“The Worth of Water” is a new play by Tira Palmquist who is known for her ability to blend the poetic, personal and political via her work. Her plays have won awards and been presented all across America.
Tira is currently in New York working with a nonprofit company called Clutch Productions that is dedicated to creating opportunities for emerging female artists in theatre and film. She recently discussed her career as a playwright and her latest piece—“The Worth of Water”—via an exclusive interview.
Meagan Meehan (MM): How did you get into writing and what drew you to playwriting in particular?

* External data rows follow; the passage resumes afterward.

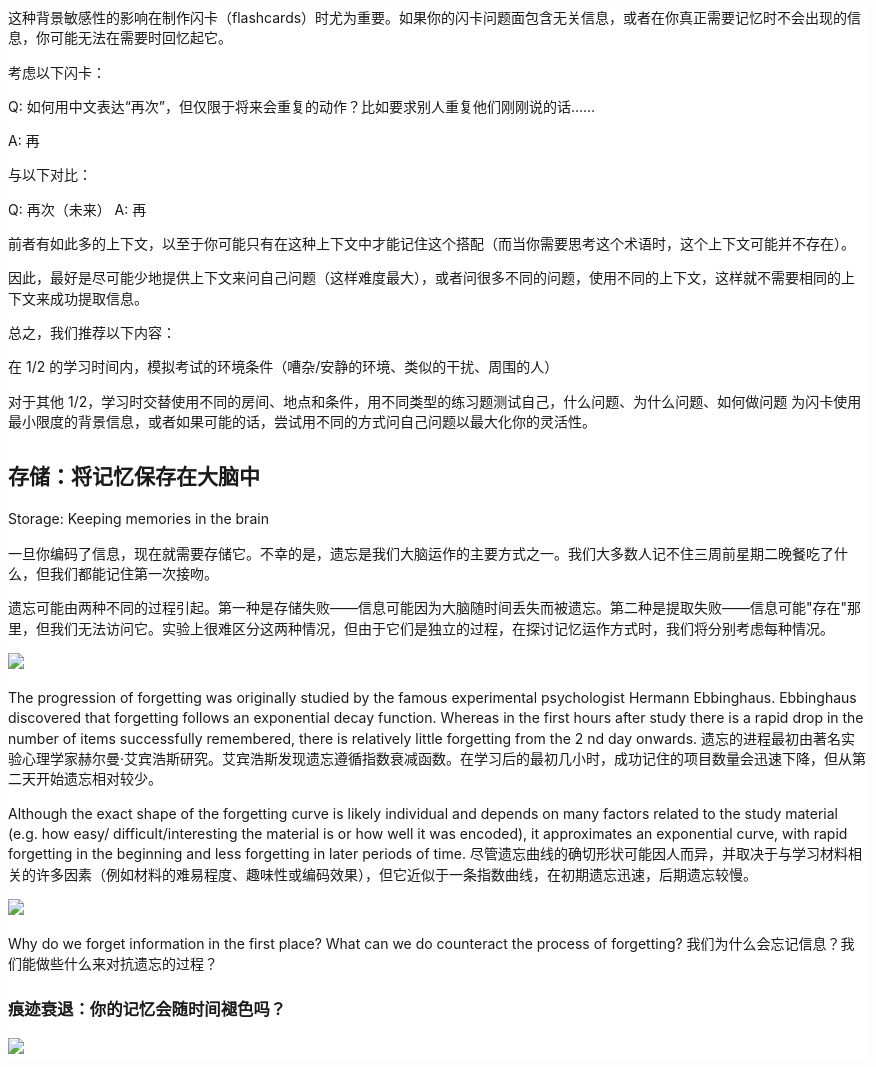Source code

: 这种背景敏感性的影响在制作闪卡（flashcards）时尤为重要。如果你的闪卡问题面包含无关信息，或者在你真正需要记忆时不会出现的信息，你可能无法在需要时回忆起它。


考虑以下闪卡：

Q: 如何用中文表达“再次”，但仅限于将来会重复的动作？比如要求别人重复他们刚刚说的话……

A: 再

与以下对比：

Q: 再次（未来） A: 再

前者有如此多的上下文，以至于你可能只有在这种上下文中才能记住这个搭配（而当你需要思考这个术语时，这个上下文可能并不存在）。

因此，最好是尽可能少地提供上下文来问自己问题（这样难度最大），或者问很多不同的问题，使用不同的上下文，这样就不需要相同的上下文来成功提取信息。


总之，我们推荐以下内容：

在 1/2 的学习时间内，模拟考试的环境条件（嘈杂/安静的环境、类似的干扰、周围的人）

对于其他 1/2，学习时交替使用不同的房间、地点和条件，用不同类型的练习题测试自己，什么问题、为什么问题、如何做问题
为闪卡使用最小限度的背景信息，或者如果可能的话，尝试用不同的方式问自己问题以最大化你的灵活性。


## 存储：将记忆保存在大脑中
Storage: Keeping memories in the brain

一旦你编码了信息，现在就需要存储它。不幸的是，遗忘是我们大脑运作的主要方式之一。我们大多数人记不住三周前星期二晚餐吃了什么，但我们都能记住第一次接吻。

遗忘可能由两种不同的过程引起。第一种是存储失败——信息可能因为大脑随时间丢失而被遗忘。第二种是提取失败——信息可能"存在"那里，但我们无法访问它。实验上很难区分这两种情况，但由于它们是独立的过程，在探讨记忆运作方式时，我们将分别考虑每种情况。

![](https://cdn-mineru.openxlab.org.cn/extract/e9deac09-9006-4432-84bd-59cbdc160cce/7e1ca1e9cb657960ec4afb4957818fa38525069b176da212d3dd006622f9e978.jpg)

The progression of forgetting was originally studied by the famous experimental psychologist Hermann Ebbinghaus. Ebbinghaus discovered that forgetting follows an exponential decay function. Whereas in the first hours after study there is a rapid drop in the number of items successfully remembered, there is relatively little forgetting from the 2 nd day onwards.
遗忘的进程最初由著名实验心理学家赫尔曼·艾宾浩斯研究。艾宾浩斯发现遗忘遵循指数衰减函数。在学习后的最初几小时，成功记住的项目数量会迅速下降，但从第二天开始遗忘相对较少。

Although the exact shape of the forgetting curve is likely individual and depends on many factors related to the study material (e.g. how easy/ difficult/interesting the material is or how well it was encoded), it approximates an exponential curve, with rapid forgetting in the beginning and less forgetting in later periods of time.
尽管遗忘曲线的确切形状可能因人而异，并取决于与学习材料相关的许多因素（例如材料的难易程度、趣味性或编码效果），但它近似于一条指数曲线，在初期遗忘迅速，后期遗忘较慢。

![](https://cdn-mineru.openxlab.org.cn/extract/e9deac09-9006-4432-84bd-59cbdc160cce/49b11f7e84ff454308c7e06b656c2009f2603388b7b26af5a9a3cff0c7b79beb.jpg)

Why do we forget information in the first place? What can we do counteract the process of forgetting?
我们为什么会忘记信息？我们能做些什么来对抗遗忘的过程？

### 痕迹衰退：你的记忆会随时间褪色吗？

![](https://cdn-mineru.openxlab.org.cn/extract/e9deac09-9006-4432-84bd-59cbdc160cce/41c5b334b9bcd6c38b3cbd4113b0843923de358c467b232923a53a8210075e45.jpg)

Tira Palmquist (TP): I grew up in a family that loved books and literature and words, and I wrote stories and poems from the time I was in grade school. In high school and as an undergraduate, I wrote a lot of poetry, and it was about that time that I was encouraged to get my MFA in poetry. However, I’d also been acting during that same period (and worked in all aspects of the theater, including props, lighting, costumes and stage management) – and so even when I was getting my MFA, I continued to act. A few years later, when I was invited to be part of a multi-disciplinary performing arts group (primarily as a poet) in Columbus, OH, I found myself tipping into narrative – and gradually began writing short plays. The transition from poet to playwright was made easier because I had spent so many years being in and doing plays — and, in retrospect, it seems utterly natural.

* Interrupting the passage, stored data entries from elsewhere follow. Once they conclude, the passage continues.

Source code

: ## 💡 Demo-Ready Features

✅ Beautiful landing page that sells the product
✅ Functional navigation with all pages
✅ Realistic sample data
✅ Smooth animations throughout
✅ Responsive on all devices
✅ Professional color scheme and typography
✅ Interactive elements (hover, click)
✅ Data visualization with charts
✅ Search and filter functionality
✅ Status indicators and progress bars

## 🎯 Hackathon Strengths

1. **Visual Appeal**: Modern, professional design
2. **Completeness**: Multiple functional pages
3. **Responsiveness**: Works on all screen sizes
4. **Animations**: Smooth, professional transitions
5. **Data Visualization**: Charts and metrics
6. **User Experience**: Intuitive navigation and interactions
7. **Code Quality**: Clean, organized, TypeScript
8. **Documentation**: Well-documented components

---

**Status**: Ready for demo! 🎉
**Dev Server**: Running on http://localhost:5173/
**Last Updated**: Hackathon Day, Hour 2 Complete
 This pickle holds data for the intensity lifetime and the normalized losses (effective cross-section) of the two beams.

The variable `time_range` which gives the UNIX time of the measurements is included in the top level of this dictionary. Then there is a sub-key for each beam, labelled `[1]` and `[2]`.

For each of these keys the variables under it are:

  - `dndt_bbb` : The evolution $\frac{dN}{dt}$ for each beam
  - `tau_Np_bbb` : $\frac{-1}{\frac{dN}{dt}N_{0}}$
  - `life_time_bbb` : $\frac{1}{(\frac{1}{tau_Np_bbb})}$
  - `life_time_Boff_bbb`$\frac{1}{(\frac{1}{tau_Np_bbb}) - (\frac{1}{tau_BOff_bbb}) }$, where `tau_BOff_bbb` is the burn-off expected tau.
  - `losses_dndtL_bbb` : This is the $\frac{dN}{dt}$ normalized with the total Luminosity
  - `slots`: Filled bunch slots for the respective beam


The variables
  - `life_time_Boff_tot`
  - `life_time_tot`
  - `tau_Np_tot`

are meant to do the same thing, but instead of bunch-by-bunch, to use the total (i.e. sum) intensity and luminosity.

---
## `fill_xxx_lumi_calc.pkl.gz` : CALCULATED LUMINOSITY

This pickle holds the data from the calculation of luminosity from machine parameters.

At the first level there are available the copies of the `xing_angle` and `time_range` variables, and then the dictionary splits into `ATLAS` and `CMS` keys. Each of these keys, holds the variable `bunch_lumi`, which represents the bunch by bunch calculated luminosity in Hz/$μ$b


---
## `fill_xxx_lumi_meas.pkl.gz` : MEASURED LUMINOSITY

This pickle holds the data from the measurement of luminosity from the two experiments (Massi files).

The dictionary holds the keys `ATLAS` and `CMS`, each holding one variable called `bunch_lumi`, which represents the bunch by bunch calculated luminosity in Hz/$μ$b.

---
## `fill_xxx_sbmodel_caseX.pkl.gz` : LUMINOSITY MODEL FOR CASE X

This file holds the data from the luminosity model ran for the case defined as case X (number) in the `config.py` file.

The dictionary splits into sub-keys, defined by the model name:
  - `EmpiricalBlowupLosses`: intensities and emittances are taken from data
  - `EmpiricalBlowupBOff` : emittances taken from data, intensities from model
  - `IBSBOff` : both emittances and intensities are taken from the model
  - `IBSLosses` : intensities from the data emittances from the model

MM: How would you describe your style and what most inspires your plays?
TP: I am known for plays that merge the personal, the political and the poetic. While the majority of my plays are naturalistic or realistic (or, at least, have realistic characters, and realistic-sounding dialogue), these same plays often include experiments with form and style (including, but not limited to poetical language, non-linear structure, use of ghosts and non-human characters) and it’s important to me that plays do more than be live-action television. I yearn for and appreciate theater than embraces the magical, the impossible, the mythic.
It may seem funny, then, that the starting point for many of my plays is often something in the news. For example, my play Age of Bees began when my brother sent me an article about Colony Collapse Disorder and pesticides. I knew, immediately, that this would be my next play, though I had no idea what that meant, what kind of play it would be, what shape that play would take. Sometimes, too, my plays begin with a kind of personal challenge. My play Two Degrees started when an actress I know bemoaned the lack of good parts for women over 40 – and I realized I needed to be a better advocate for the actors I know and love.

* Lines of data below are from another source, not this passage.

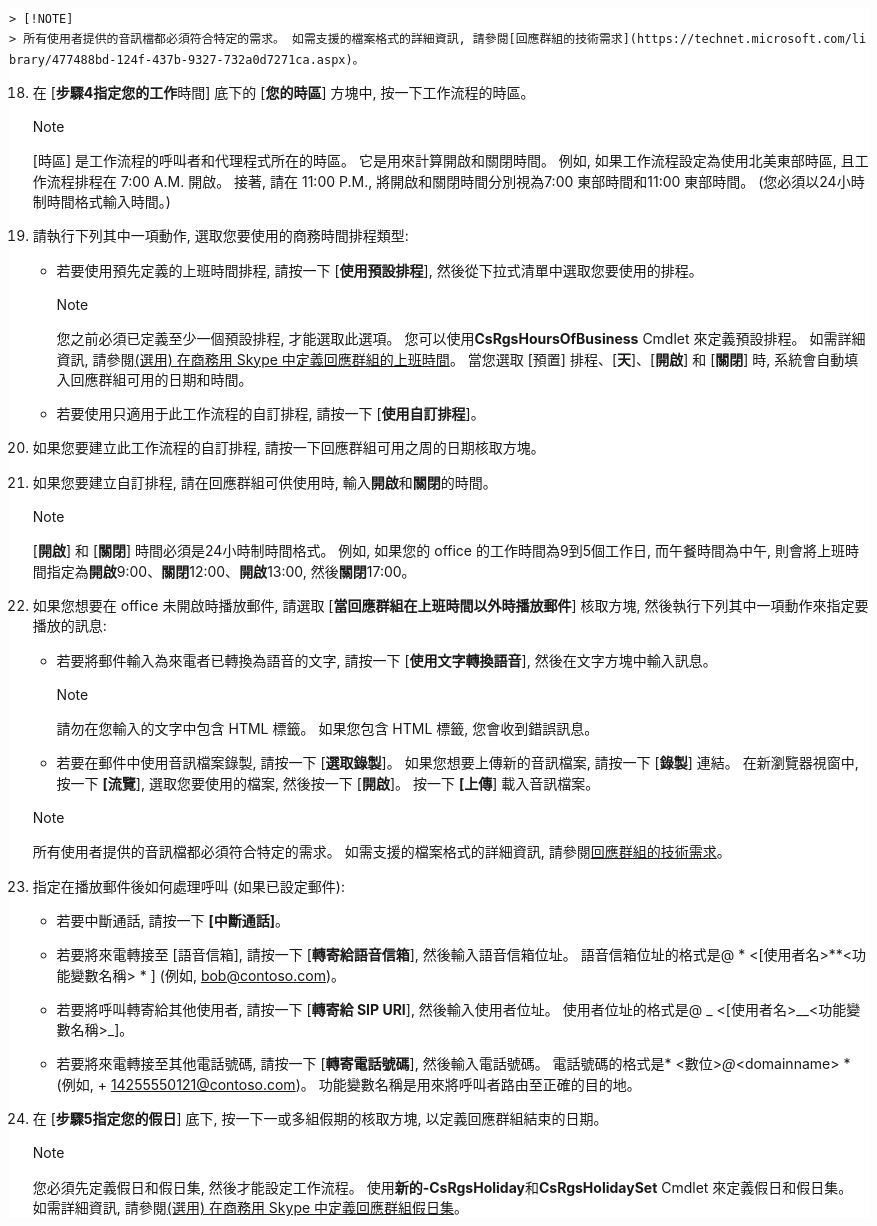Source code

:     > [!NOTE]
    > 所有使用者提供的音訊檔都必須符合特定的需求。 如需支援的檔案格式的詳細資訊, 請參閱[回應群組的技術需求](https://technet.microsoft.com/library/477488bd-124f-437b-9327-732a0d7271ca.aspx)。

18. 在 [**步驟4指定您的工作**時間] 底下的 [**您的時區**] 方塊中, 按一下工作流程的時區。

    > [!NOTE]
    > [時區] 是工作流程的呼叫者和代理程式所在的時區。 它是用來計算開啟和關閉時間。 例如, 如果工作流程設定為使用北美東部時區, 且工作流程排程在 7:00 A.M. 開啟。 接著, 請在 11:00 P.M., 將開啟和關閉時間分別視為7:00 東部時間和11:00 東部時間。 (您必須以24小時制時間格式輸入時間。)

19. 請執行下列其中一項動作, 選取您要使用的商務時間排程類型:

    - 若要使用預先定義的上班時間排程, 請按一下 [**使用預設排程**], 然後從下拉式清單中選取您要使用的排程。

      > [!NOTE]
      > 您之前必須已定義至少一個預設排程, 才能選取此選項。 您可以使用**CsRgsHoursOfBusiness** Cmdlet 來定義預設排程。 如需詳細資訊, 請參閱[(選用) 在商務用 Skype 中定義回應群組的上班時間](optional-define-response-group-business-hours.md)。 當您選取 [預置] 排程、[**天**]、[**開啟**] 和 [**關閉**] 時, 系統會自動填入回應群組可用的日期和時間。

    - 若要使用只適用于此工作流程的自訂排程, 請按一下 [**使用自訂排程**]。

20. 如果您要建立此工作流程的自訂排程, 請按一下回應群組可用之周的日期核取方塊。

21. 如果您要建立自訂排程, 請在回應群組可供使用時, 輸入**開啟**和**關閉**的時間。

     > [!NOTE]
     > [**開啟**] 和 [**關閉**] 時間必須是24小時制時間格式。 例如, 如果您的 office 的工作時間為9到5個工作日, 而午餐時間為中午, 則會將上班時間指定為**開啟**9:00、**關閉**12:00、**開啟**13:00, 然後**關閉**17:00。

22. 如果您想要在 office 未開啟時播放郵件, 請選取 [**當回應群組在上班時間以外時播放郵件**] 核取方塊, 然後執行下列其中一項動作來指定要播放的訊息:

    - 若要將郵件輸入為來電者已轉換為語音的文字, 請按一下 [**使用文字轉換語音**], 然後在文字方塊中輸入訊息。

      > [!NOTE]
      > 請勿在您輸入的文字中包含 HTML 標籤。 如果您包含 HTML 標籤, 您會收到錯誤訊息。

    - 若要在郵件中使用音訊檔案錄製, 請按一下 [**選取錄製**]。 如果您想要上傳新的音訊檔案, 請按一下 [**錄製**] 連結。 在新瀏覽器視窗中, 按一下 **[流覽**], 選取您要使用的檔案, 然後按一下 [**開啟**]。 按一下 **[上傳**] 載入音訊檔案。

    > [!NOTE]
    > 所有使用者提供的音訊檔都必須符合特定的需求。 如需支援的檔案格式的詳細資訊, 請參閱[回應群組的技術需求](https://technet.microsoft.com/library/477488bd-124f-437b-9327-732a0d7271ca.aspx)。

23. 指定在播放郵件後如何處理呼叫 (如果已設定郵件):

    - 若要中斷通話, 請按一下 **[中斷通話]**。

    - 若要將來電轉接至 [語音信箱], 請按一下 [**轉寄給語音信箱**], 然後輸入語音信箱位址。 語音信箱位址的格式是@ * \<[使用者名\>**\<功能變數名稱\> * ] (例如, bob@contoso.com)。

    - 若要將呼叫轉寄給其他使用者, 請按一下 [**轉寄給 SIP URI**], 然後輸入使用者位址。 使用者位址的格式是@ _ \<[使用者名\>__\<功能變數名稱\>_]。

    - 若要將來電轉接至其他電話號碼, 請按一下 [**轉寄電話號碼**], 然後輸入電話號碼。 電話號碼的格式是* \<數位\>*@*\<domainname\> * (例如, + 14255550121@contoso.com)。 功能變數名稱是用來將呼叫者路由至正確的目的地。

24. 在 [**步驟5指定您的假日**] 底下, 按一下一或多組假期的核取方塊, 以定義回應群組結束的日期。

    > [!NOTE]
    > 您必須先定義假日和假日集, 然後才能設定工作流程。 使用**新的-CsRgsHoliday**和**CsRgsHolidaySet** Cmdlet 來定義假日和假日集。 如需詳細資訊, 請參閱[(選用) 在商務用 Skype 中定義回應群組假日集](optional-define-response-group-holiday-sets.md)。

Finally, of course, I’m inspired by what I read, the people I know, the real and profound struggles they experience in their lives.
MM: How many plays have you written and what are they about?
TP: I’ve written a number of shorter plays – but let’s put those aside for a moment. If we’re only focused on my longer plays, I’ve completed 13 full-length plays, and the subject matter of these plays range from the problems of millennials today, to climate change and political inaction, to immigration, to sex trafficking. I find that I keep circling back to a few themes:
- What is home, and where do we find it?
- How do we move forward, how do we put one step in front of another, when hobbled by grief and loss?
- How can science and rational thought save us? Or, rather, how will science and rational thought (and our passion for these things) give us the capacity to save ourselves.
- How can we be better humans in the face of so much inhumanity?
MM: Where did you get the ideas for your plays and do you have a personal favorite?
TP: As I said, above, many of my ideas come from what I read in the news, and what it means to live in with things that cause us grief and/or rage. And as for a favorite – I suppose that’s a bit like choosing a favorite child. Right now, one of my favorite plays is The Way North, a play inspired by the immigrants fleeing our country after Trump’s election, trying to get across the Canadian border in the dead of winter.
MM: What is “The Worth of Water” about and what inspired it?
TP: The original inspiration was a conversation with a former colleague of mine who told me that she was going to Mermaid Camp with her mother and sister. I had never heard of this place – but suddenly, immediately, I thought, “Oh yes this has got to be a play.” But then there was this election, and, like many artists I knew, I found myself struggling in the weeks and months after the inauguration, after we began to see the real costs of what was happening. I was going through a fairly tough time, personally, and I could not write. Not only did I see millions of voters having their voice silenced, I began to experience my own kind of voicelessness. This, then, became another theme in the play: How do we go on when things are difficult? How do we regain our voice and power?
MM: How did you go about getting this play cast and staged?
TP: I was fortunate enough to have Clutch Productions choose me for their recent commissioned plays series. They responded to my pitch, and gave me the time and resources to write the play over the period of a year. Then, of course, I am incredibly fortunate to have had Clutch decide to produce the play. They’ve been great partners in finding some incredible artists – actors, and designers and musicians – to help realize this play.
MM: What do you hope audiences take away from the play?
TP: That they, too, have the capacity for forgiveness, for grace, for the power to release what burdens them, and to find the power of their own voice — that they, as Thomas Fuller warned, don’t only know the worth of water once the well is dry.
MM: Do you have other theatrical or writing projects coming up that you would like to discuss?
TP: In October, my play The Way North will be one of the featured plays at the Ashland New Plays Festival. Then, in November, my play Safe Harbor (another commissioned play) will go up in Los Angeles, produced by Lower Depth Theater Ensemble. Then, in January, I will go into rehearsal for a workshop of a new play written for the UC Irvine graduate actors, called All We Ever Wanted Was Everything.